This repository contains a set of Python scripts for constructing and curating a non-redundant COG-based protein database from a list of COG gene identifiers. These scripts generate refined databases for the metaproteomic analysis of prokaryotic (bacterial) microbial taxa, for the purpose of microbiome related research.
The purpose of this repository is to provide a pipeline for creating and curating a COG-based protein database. This workflow broadly includes the following steps:
- Initial Gene Query: Query the UniProt API for genes listed in a CSV or TSV file.
- Filter Results: Apply filtering steps to generate subsets based on taxonomic relevance.
- Refine Data: Refine the data to reduce redundancy.
- Database Construction: The final database is constructed using the protein sequences for each protein in the refined datasets for integration into downstream metaproteomic analysis.
Before running the scripts, ensure the following Python packages are installed:
aiohttp==3.11.10
colorama==0.4.6
pandas==2.2.3
tqdm==4.66.2
These packages can be installed using the provided requirements.txt
file.
-
Clone the Repository:
Clone this repository to your local machine using the following command:git clone https://github.com/Dzunisani-P/COGScripts.git
-
Install Dependencies: Navigate to the cloned repository's directory and install the dependencies using pip:
cd COGScripts pip install -r requirements.txt
The primary script, cogCuration.py, is used to automate the entire database construction and curation pipeline. It takes a CSV or TSV file containing gene indentifiers as input, see COG_proteins.csv for reference.

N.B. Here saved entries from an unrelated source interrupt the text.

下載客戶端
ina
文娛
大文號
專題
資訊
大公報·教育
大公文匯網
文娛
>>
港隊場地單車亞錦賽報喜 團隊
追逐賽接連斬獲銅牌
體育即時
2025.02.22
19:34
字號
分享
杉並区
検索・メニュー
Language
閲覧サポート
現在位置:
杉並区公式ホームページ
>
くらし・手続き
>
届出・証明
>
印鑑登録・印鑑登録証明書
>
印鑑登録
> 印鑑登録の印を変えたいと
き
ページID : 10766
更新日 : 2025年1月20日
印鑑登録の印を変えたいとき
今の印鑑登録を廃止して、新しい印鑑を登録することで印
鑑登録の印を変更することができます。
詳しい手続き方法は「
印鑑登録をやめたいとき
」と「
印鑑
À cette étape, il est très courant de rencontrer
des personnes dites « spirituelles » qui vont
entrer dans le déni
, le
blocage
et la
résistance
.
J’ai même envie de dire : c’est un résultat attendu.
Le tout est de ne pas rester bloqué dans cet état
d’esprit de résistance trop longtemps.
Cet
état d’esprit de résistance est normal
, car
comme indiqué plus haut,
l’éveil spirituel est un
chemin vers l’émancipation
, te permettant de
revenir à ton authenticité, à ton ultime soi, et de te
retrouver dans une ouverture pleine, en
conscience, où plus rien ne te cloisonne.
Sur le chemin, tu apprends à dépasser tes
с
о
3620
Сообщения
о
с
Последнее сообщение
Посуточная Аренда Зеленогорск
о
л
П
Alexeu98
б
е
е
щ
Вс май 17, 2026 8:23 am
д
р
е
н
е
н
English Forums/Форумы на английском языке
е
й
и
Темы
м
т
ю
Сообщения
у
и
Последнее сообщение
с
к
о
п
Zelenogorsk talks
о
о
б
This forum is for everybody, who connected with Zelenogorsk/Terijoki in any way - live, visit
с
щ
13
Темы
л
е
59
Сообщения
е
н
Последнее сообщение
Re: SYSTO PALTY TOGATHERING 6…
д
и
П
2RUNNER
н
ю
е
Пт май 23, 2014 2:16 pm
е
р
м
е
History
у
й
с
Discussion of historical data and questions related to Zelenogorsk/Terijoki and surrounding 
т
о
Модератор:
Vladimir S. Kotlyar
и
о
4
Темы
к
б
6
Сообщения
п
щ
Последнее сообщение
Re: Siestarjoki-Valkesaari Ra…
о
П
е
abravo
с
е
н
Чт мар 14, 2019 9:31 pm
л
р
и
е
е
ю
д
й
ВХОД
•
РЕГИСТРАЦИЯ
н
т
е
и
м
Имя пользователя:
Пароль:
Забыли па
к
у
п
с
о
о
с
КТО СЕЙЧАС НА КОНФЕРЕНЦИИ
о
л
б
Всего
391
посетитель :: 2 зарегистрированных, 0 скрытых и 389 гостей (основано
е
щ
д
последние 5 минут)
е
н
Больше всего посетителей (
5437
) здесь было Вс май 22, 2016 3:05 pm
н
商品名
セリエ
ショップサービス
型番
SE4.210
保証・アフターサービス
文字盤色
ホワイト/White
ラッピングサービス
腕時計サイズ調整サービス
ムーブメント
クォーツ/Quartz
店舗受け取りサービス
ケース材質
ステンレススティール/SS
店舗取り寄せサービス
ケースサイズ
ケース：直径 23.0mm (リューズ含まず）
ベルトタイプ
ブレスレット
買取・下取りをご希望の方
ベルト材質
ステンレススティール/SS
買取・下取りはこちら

To use the pipeline, follow these steps:
-
Prepare Input File: Create or obtain a CSV or TSV file containing the COG genes you wish to query. The file should list gene identifiers that can be used to query the UniProt database.
-
Run the Main Script: Execute the cogCuration.py script with the input file as an argument:
python cogCuration.py COG_proteins.csv
The script will:
- Query the uniprot protein database using async_geneQuery.py
- Filter results with queryFiltering.py
- Refine the data using dataRefinement.py
- Perform final sequence database construction using genePetch.py
- The curated database will be saved in the databases directory within the repository.
- A .FASTA containing a non-redundant COG-based protein sequence database will stored in the databases directory.

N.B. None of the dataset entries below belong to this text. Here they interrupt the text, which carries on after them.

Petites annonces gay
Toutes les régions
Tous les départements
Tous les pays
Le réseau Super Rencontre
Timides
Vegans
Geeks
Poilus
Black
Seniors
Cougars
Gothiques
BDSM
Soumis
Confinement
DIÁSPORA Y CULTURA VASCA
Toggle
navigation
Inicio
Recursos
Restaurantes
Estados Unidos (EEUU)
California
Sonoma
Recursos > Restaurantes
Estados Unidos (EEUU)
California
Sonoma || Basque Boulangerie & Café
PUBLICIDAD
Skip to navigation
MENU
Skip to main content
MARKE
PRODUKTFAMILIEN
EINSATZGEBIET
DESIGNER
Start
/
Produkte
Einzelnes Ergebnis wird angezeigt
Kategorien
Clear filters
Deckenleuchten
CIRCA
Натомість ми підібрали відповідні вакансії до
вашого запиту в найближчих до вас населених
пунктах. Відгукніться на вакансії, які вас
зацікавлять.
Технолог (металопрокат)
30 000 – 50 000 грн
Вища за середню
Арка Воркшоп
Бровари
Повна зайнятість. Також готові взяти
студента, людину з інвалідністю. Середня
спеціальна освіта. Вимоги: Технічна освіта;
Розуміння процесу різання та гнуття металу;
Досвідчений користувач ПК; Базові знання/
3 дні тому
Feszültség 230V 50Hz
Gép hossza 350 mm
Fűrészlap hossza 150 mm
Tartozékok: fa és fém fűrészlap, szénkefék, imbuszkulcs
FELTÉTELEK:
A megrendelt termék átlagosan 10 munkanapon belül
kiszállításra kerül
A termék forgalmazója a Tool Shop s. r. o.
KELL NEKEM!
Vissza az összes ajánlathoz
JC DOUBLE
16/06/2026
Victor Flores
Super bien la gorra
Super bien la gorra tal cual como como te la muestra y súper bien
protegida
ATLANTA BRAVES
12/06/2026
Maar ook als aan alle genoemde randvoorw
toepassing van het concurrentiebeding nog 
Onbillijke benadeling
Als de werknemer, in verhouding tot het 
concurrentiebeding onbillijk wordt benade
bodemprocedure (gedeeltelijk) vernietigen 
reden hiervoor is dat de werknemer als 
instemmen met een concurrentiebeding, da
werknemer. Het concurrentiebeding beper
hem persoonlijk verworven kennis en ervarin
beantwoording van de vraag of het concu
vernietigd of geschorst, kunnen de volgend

- A .CSV containing the RAW query data from the Uniprot protein database in the databases directory.
- Intermediate .CSV results and filtered datasets will be stored in the subsets directory.
Purpose: Orchestrates the entire COG database construction and curation process. Usage: Takes an input file (CSV/TSV format) with gene data and runs the necessary scripts to query, filter, refine, and curate the COG-based protein database.
Purpose: Queries the UniProt API asynchronously to gather gene data based on identifiers in the input file. Usage: This script takes an input file containing gene identifiers and fetches the corresponding data from UniProt.
Purpose: Filters the queried gene data based on specific criteria such as taxonomic relevance. Usage: This script processes the output from async_geneQuery.py to ensure the data is relevant and ready for further refinement.
Purpose: Refines the filtered gene data to remove redundancy and prepare it for the final curation step. Usage: This script processes the filtered data and applies additional refinement steps for quality control.
Purpose: Finalizes the curation process by applying additional steps such as organizing the data and preparing it for integration into metaproteomic workflows. Usage: This script performs the last step of curation and prepares the non-redundant COG-based protein database.
This project is licensed under the MIT License - see the LICENSE file for details.